Under the current tax rules, payment of the correct taxes is a prerequisite for the issuance of a Certificate Authorizing Registration (CAR) by the Bureau of Internal Revenue (BIR). The CAR is a document that authorizes the transfer of legal title over the properties to the heirs. Without this document, the transfer of title over shares of stock and real estate cannot be legally completed. This may potentially cause complications in the administration and future dealings involving the estate because the assets are left under the decedent’s name.
The Tax Reform for Acceleration and Inclusion (TRAIN) Law, implemented in 2018, simplified tax rates for Capital Gains Tax (CGT), estate tax, and donor’s tax, aligning them at 6%. For disposals of shares of stock not listed in the stock exchange, a 15% CGT is due on the net capital gain.
There is an ongoing estate tax amnesty program which allows heirs to settle unpaid estate taxes covering decedent/s who died on or before May 31, 2022. With the signing into law of Republic Act No. 11956, the period for availment of Estate Tax Amnesty has been extended to June 14, 2025. Families with unpaid estate taxes may consider this as an opportunity to minimize any unpaid taxes due the government and avoid any further imposition of penalties.
In addition to the alignment of tax rates under the TRAIN Law and the estate tax amnesty extension, the recent signing of Republic Act No. 12001 (June 13, 2024), otherwise known as the “Real Property Valuation and Assessment Reform Act”, has made compliance increasingly straightforward by streamlining the valuation of real property throughout the country. By providing a uniform framework for property values, potential issues (i.e., discrepancies in the valuation of property) that could lead to tax disputes and/or penalties are minimized.

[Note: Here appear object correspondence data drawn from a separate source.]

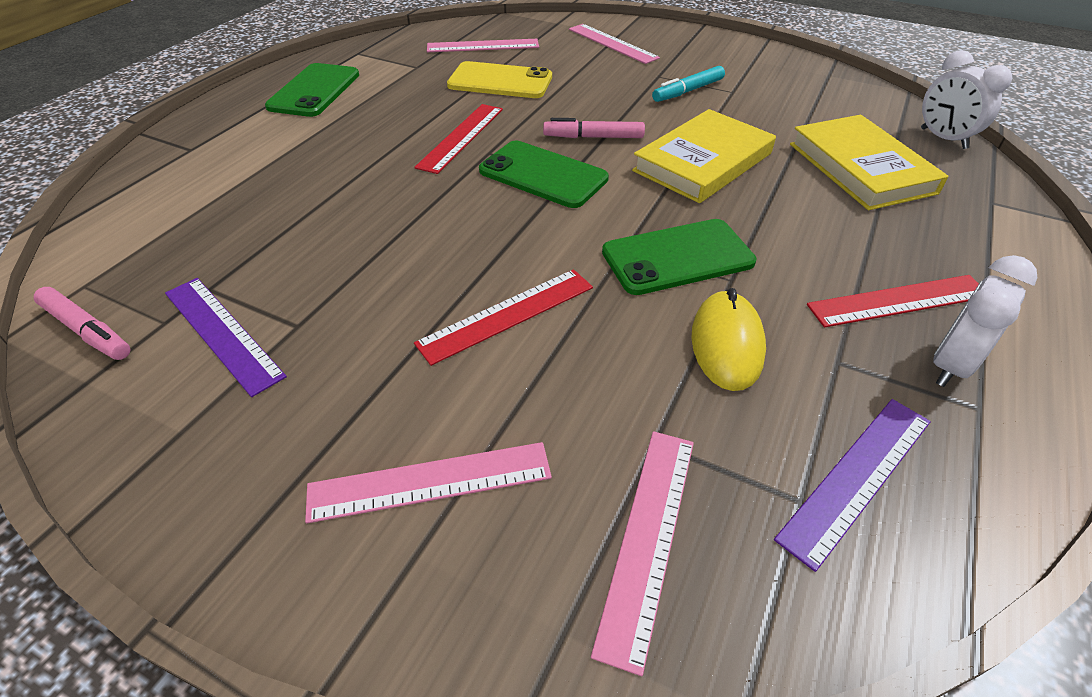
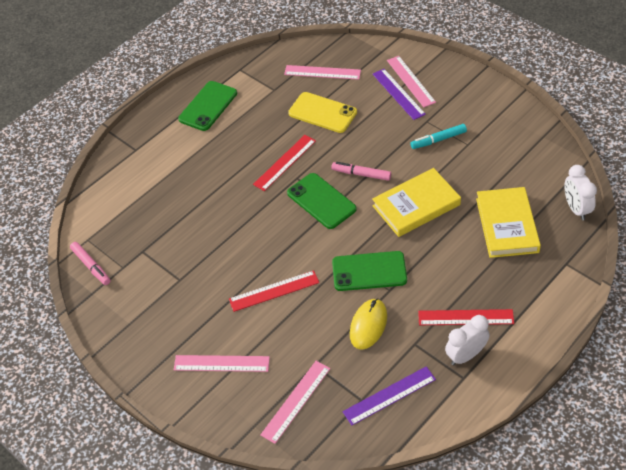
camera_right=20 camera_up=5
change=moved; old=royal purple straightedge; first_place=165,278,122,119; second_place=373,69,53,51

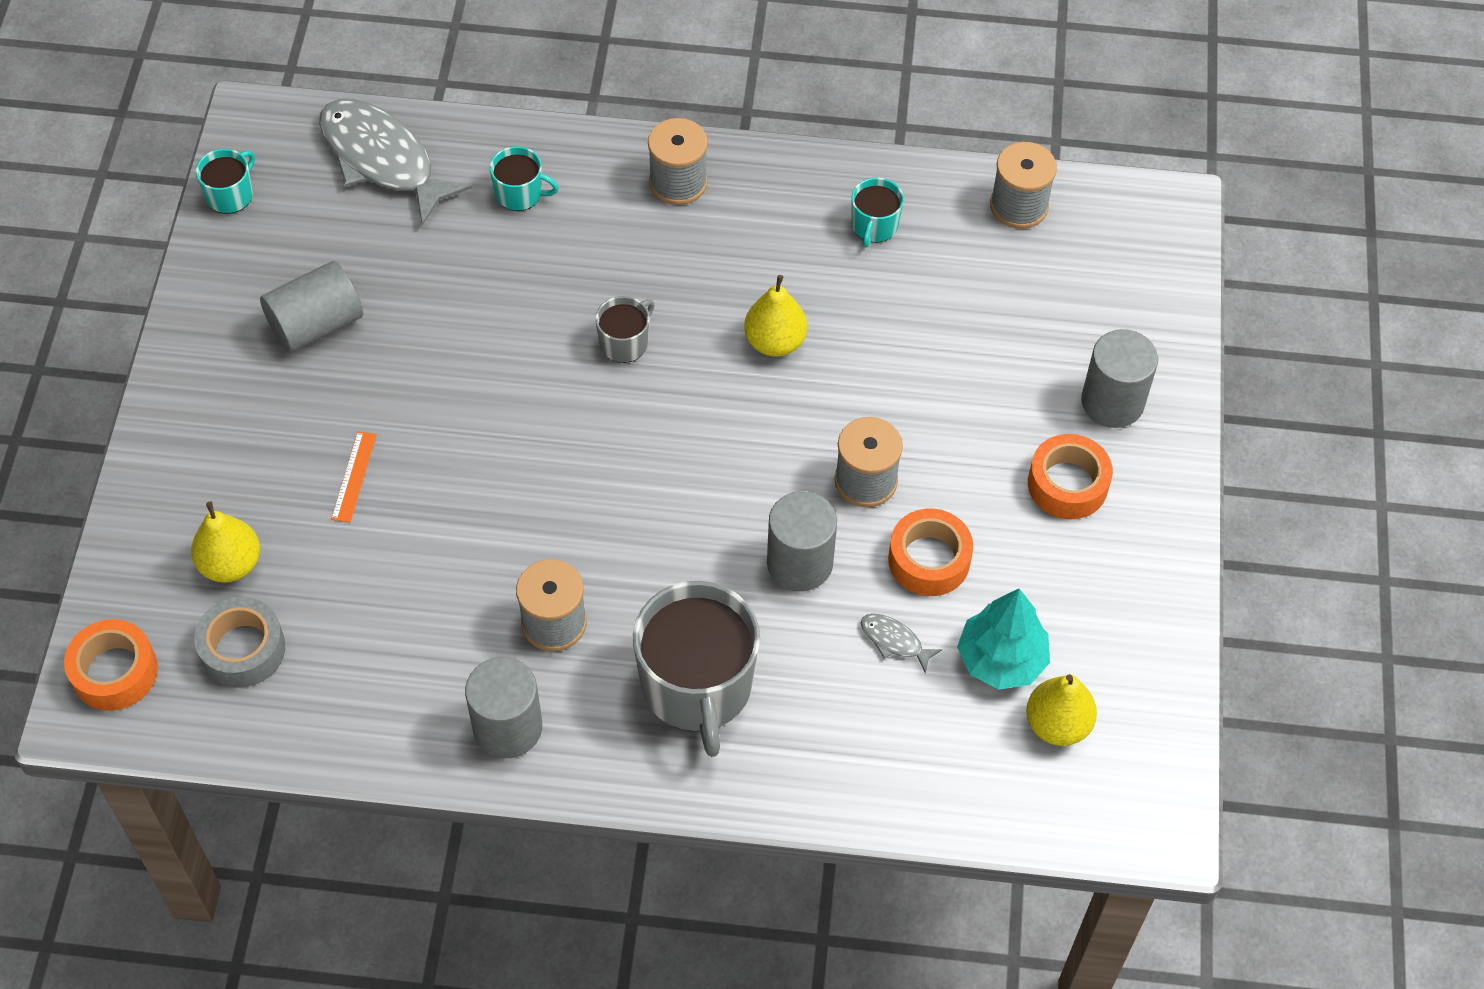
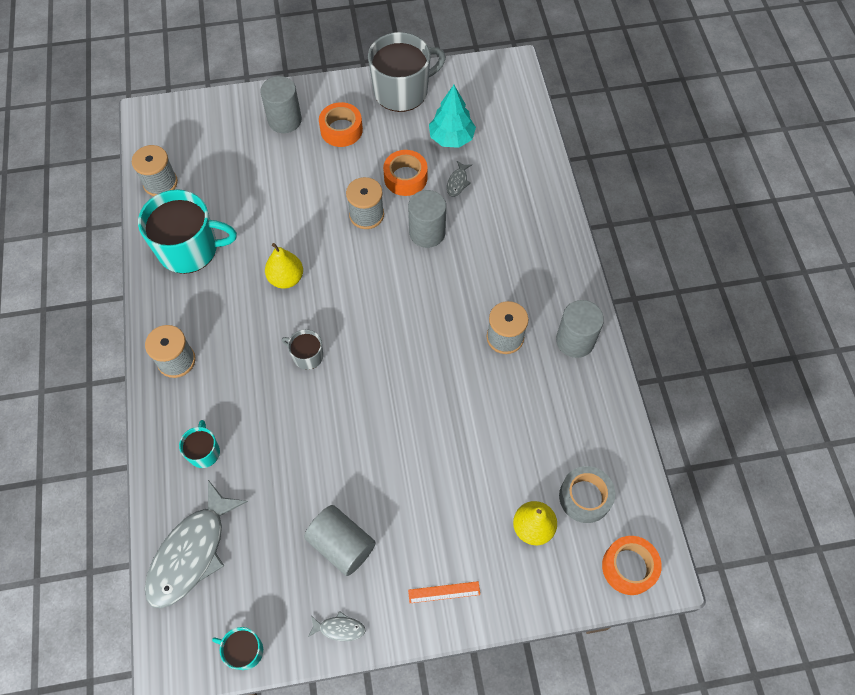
camera_right=-105 camera_up=5
change=moved; old=orange straightedge; first_place=331,431,46,92; second_place=408,581,72,22
change=moved; old=gray tea mug; first_place=633,581,127,176; second_place=368,32,78,80
change=resized; old=teal tea mug; first_place=851,178,53,69; second_place=138,189,99,85; factor=2.1
change=removed; old=yellow pear; first_place=1026,674,71,72
change=added; new=gray fish; second_place=308,611,57,30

Given these positive reforms for taxpayers, the author urges families to comply with the prescribed tax rules rather than attempt to circumvent them when planning for property transfers. Compliance ensures not only smoother transitions but also the avoidance of potential legal and tax disputes that could result in substantial penalties and delays in the transfer of assets.
This holiday season, as families gather to celebrate the most joyous time of the year, it is the perfect time to reflect not only on the legacy of the past, but more importantly, on the dreams and aspirations for the future. A family constitution provides a strong foundation for governance, but without the necessary legal instruments and proper tax compliance, its principles may falter under the weight of excessive costs and potential liabilities. By integrating the family constitution with binding legal forms, as well as strategies that are aligned with Philippine tax law, families can preserve their wealth and harmony for generations to come.
As you share meals and stories this Christmas, consider giving your family the gift of foresight. With the right planning, the success of today can become the foundation of your family’s future.